BizEquity restaurant data also unlocked meaningful insights about restaurant valuation and revenue as we transitioned from 2021 to 2022: 


  1. Between 2020 and 2021, the average (mean) revenue rose by 6% per annum while the average SDE rose by 28%.
  2. At the median level, revenues rose by 10% and SDE rose by 32%.
  3. The average reported expected revenue growth rate was nearly 14% per annum during 2021 and 2022 and the average expected long term EBITDA margin was around 14%. 

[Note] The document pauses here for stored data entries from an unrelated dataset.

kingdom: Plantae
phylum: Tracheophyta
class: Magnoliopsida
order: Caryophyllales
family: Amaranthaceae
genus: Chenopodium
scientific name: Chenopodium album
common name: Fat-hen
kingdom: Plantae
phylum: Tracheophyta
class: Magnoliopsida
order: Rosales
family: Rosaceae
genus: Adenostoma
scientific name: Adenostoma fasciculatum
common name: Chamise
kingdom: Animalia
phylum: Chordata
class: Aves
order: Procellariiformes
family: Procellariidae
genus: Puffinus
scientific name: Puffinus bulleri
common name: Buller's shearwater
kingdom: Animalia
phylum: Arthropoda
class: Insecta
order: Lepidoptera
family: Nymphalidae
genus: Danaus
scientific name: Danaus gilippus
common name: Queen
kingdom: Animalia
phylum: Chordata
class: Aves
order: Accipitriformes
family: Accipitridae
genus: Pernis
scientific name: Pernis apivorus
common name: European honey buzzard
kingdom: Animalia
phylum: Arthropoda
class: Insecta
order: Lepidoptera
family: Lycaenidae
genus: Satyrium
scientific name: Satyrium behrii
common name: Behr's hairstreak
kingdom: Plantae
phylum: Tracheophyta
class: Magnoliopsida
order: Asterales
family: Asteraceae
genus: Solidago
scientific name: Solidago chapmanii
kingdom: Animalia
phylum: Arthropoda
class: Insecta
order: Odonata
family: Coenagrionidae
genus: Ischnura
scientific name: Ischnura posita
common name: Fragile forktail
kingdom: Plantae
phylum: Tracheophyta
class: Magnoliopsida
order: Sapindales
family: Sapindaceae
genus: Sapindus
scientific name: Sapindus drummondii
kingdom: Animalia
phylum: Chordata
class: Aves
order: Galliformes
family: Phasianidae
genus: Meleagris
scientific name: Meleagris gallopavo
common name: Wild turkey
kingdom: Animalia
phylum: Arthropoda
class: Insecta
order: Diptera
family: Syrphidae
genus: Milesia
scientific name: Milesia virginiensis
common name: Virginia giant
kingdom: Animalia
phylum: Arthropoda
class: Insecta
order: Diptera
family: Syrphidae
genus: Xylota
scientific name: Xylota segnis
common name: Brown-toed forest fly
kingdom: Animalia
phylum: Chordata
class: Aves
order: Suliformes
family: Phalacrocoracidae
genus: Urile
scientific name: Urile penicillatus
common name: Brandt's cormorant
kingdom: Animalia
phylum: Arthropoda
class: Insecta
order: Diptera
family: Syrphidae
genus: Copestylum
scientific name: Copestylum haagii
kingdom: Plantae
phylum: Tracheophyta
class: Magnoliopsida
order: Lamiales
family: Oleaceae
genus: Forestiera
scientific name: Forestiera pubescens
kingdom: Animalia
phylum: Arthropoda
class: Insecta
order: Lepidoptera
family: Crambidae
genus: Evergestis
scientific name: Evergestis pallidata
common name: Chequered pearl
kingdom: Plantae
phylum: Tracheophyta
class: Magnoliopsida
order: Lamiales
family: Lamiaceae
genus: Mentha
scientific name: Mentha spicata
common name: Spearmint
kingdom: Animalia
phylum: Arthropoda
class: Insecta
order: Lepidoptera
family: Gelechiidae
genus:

Looking Ahead to the Future of Restaurant Valuation and Ownership


Current and aspiring restaurant owners should keep the following trends in mind as we move further into 2023:


  1. The restaurant industry is expected to continue its recovery in 2023, but owners will need to remain flexible and adapt to changing consumer behavior and preferences.
  2. Health and safety concerns will continue to be a top priority for customers, who will continue to seek out restaurants with visible cleaning protocols and contactless payment options.
  3. Digital technology will play an even greater role in the restaurant industry in 2023, with a focus on mobile ordering and delivery, as well as virtual and augmented reality experiences.
  4. Sustainability will become increasingly important, with more restaurants emphasizing environmentally friendly practices and offering plant-based and alternative protein options.
  5. Labor shortages will continue to be a challenge for the industry, with many restaurants exploring automation and robotics to help fill the gap.